§ **Problem description**
Work out the number of lines in the records that include the word "στον"; reply with that number alone.
>>>>>
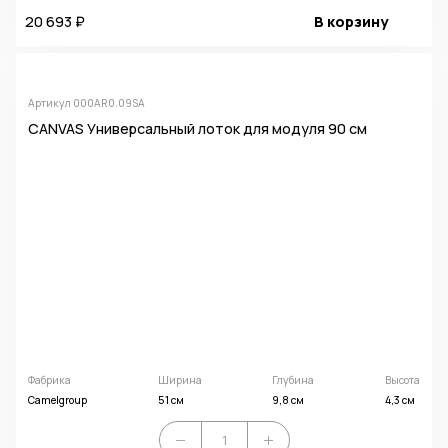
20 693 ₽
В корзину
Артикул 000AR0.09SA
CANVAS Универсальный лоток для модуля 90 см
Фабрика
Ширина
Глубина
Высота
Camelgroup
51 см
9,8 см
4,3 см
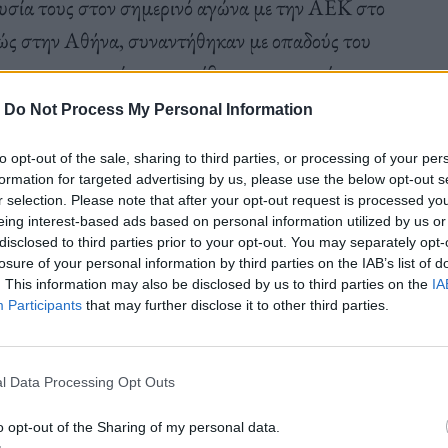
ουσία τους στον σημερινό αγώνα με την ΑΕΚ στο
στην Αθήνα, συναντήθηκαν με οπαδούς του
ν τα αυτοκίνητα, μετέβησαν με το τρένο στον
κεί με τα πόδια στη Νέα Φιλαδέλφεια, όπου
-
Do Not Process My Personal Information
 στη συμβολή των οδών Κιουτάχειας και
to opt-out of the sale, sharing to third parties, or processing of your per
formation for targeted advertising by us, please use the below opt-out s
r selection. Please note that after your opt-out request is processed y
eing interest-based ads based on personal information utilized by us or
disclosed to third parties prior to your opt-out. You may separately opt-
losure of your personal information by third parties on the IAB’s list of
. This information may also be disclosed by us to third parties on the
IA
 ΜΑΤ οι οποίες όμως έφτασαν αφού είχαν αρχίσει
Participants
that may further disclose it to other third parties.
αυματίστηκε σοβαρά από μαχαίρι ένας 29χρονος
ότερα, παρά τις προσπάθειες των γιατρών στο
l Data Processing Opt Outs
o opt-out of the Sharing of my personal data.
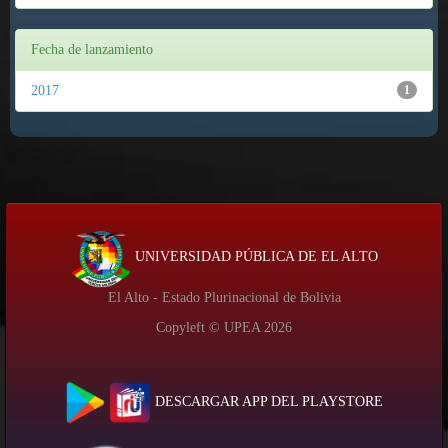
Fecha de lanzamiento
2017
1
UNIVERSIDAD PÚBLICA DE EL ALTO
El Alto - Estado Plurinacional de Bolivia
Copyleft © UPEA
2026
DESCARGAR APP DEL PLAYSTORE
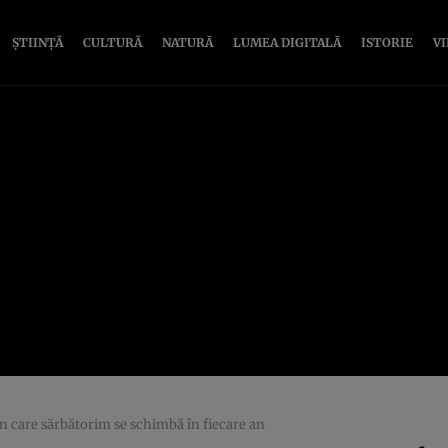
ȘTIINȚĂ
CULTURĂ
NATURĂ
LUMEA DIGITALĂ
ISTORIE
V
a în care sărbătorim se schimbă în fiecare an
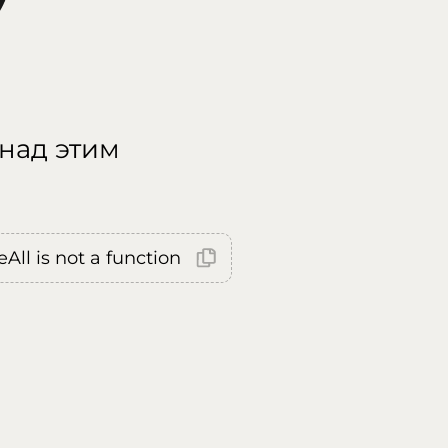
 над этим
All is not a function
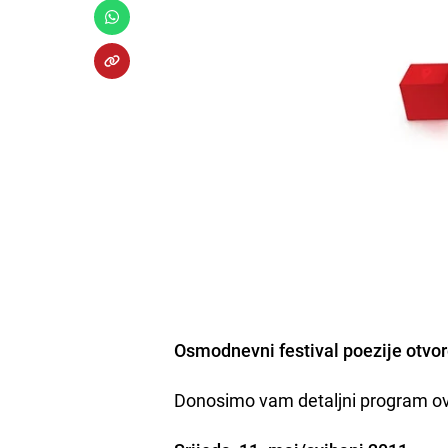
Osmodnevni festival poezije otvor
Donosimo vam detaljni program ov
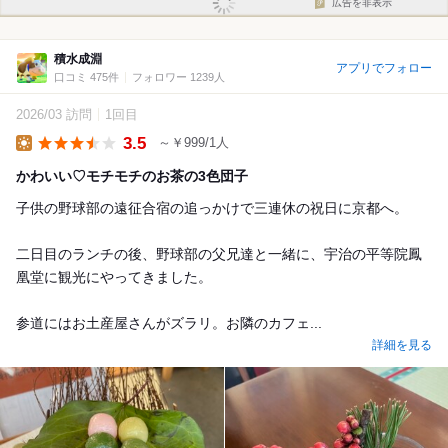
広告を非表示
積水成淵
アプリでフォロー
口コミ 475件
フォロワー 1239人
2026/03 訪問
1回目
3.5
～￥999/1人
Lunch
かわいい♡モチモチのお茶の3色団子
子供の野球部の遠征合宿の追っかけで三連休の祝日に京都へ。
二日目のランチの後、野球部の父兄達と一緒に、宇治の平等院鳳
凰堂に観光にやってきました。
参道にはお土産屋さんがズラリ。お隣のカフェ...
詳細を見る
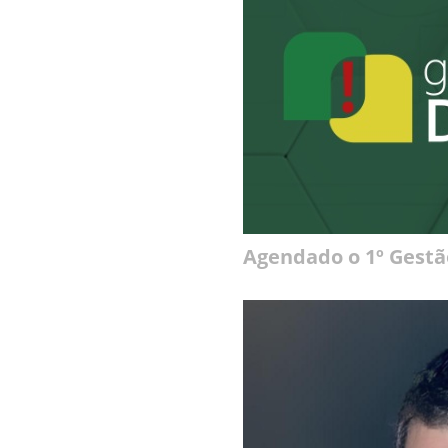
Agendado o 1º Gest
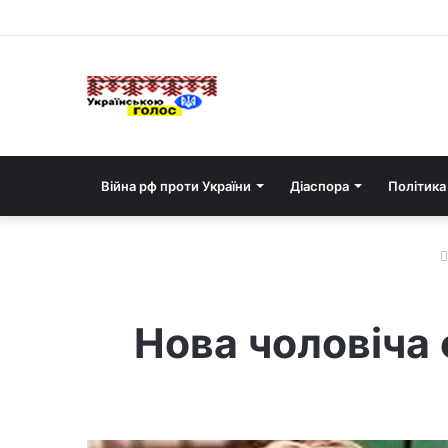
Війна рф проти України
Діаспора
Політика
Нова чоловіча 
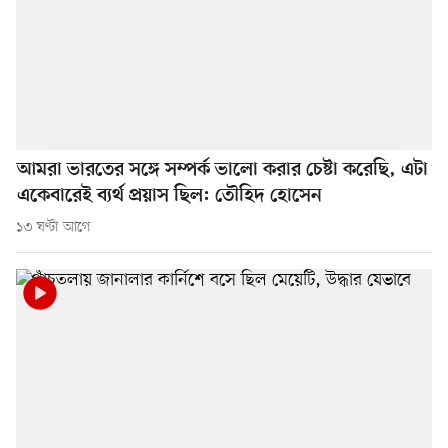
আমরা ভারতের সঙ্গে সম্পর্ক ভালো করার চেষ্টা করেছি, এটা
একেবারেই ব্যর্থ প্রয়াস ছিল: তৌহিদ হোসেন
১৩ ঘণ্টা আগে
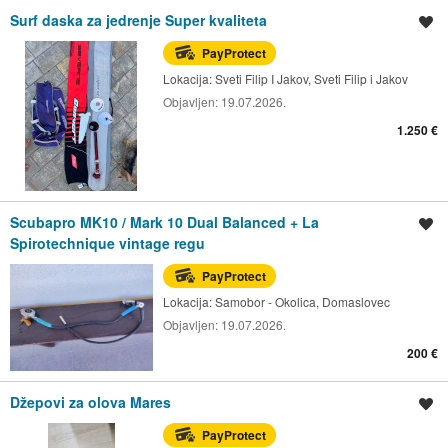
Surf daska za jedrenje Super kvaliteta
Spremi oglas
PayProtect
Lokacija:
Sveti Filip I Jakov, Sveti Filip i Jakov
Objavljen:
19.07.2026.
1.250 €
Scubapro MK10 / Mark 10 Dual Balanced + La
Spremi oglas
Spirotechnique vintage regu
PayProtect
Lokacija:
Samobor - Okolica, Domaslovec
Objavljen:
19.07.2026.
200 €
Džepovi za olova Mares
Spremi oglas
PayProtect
<<<<<
§ **Task output**
2